**Text section:**
:::::
# aquarium safe, toy ball



## dwl0222 (Mar 6, 2011)

Hi guys and gals, so I have heard of this before but then also saw a video on YouTube...some people put a little ball into their aquarium and their fish actually "play" with it. Ill be getting a red devil soon and would like to be able to do that as well but I want to make sure I get the right type of ball. Anyone else familiar with this and if so can you help me out? Thanks!


----------



## Als49 (Jul 11, 2014)

Do you mean marimo moss ball?


----------



## The Cichlid Guy (Oct 18, 2014)

Does the ball need to float or sink?


----------



## dwl0222 (Mar 6, 2011)

Actually guys I think I found my answer....it needs to sink. Foosball table balls. Thanks anyway, I appreciate it!


----------



## Deeda (Oct 12, 2012)

Just make sure the toy ball will be large enough that the fish have no chance of getting it stuck in their mouth as they grow in size.
:::::
**Material provided:**
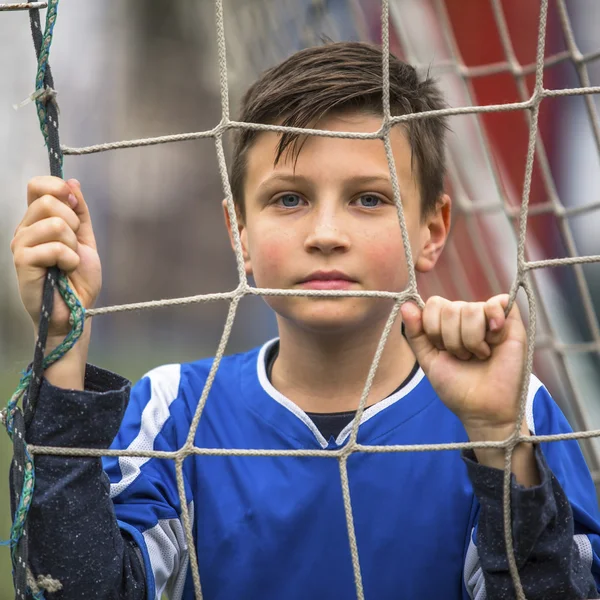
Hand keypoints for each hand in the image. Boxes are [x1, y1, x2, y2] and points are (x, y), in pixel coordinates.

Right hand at [11, 176, 101, 346]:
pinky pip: (54, 247)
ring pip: (55, 223)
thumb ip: (80, 212)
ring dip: (73, 245)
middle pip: (48, 201)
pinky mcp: (22, 262)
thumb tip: (72, 182)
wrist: (75, 311)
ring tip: (69, 262)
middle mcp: (25, 229)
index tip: (74, 204)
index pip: (38, 186)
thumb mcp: (85, 240)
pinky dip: (70, 259)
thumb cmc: (77, 279)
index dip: (58, 188)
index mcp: (38, 221)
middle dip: (73, 223)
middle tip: (74, 245)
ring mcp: (21, 245)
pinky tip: (65, 271)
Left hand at [400, 294, 527, 435]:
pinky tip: (495, 338)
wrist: (483, 409)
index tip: (442, 349)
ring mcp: (489, 317)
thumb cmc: (457, 387)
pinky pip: (500, 301)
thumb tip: (406, 304)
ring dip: (472, 340)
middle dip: (452, 339)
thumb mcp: (429, 359)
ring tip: (480, 355)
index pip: (434, 304)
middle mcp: (467, 316)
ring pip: (471, 308)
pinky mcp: (511, 322)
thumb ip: (415, 333)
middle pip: (451, 307)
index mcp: (447, 322)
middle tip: (464, 357)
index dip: (434, 328)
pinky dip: (494, 319)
:::::
**What you will do:**
a – In the aquarium toy ball thread, what kind of ball does the original poster decide to use?
b – Continue the aquarium toy ball thread from its last post.

**Answer set:**
a – Foosball table balls.

b –
----------



## smitty814 (Sep 27, 2012)

I enjoy tossing a frisbee for my fish.


----------



## smitty814 (Sep 27, 2012)

Just make sure the frisbee is large enough so the fish won't swollow it.


----------



## RyTheFryGuy (Jan 23, 2015)

Get some algae wafers. My cichlids love them and it's fun watching them swim around with it in there mouths, dropping and catching it


----------



## SantaMonicaHelp (Oct 1, 2012)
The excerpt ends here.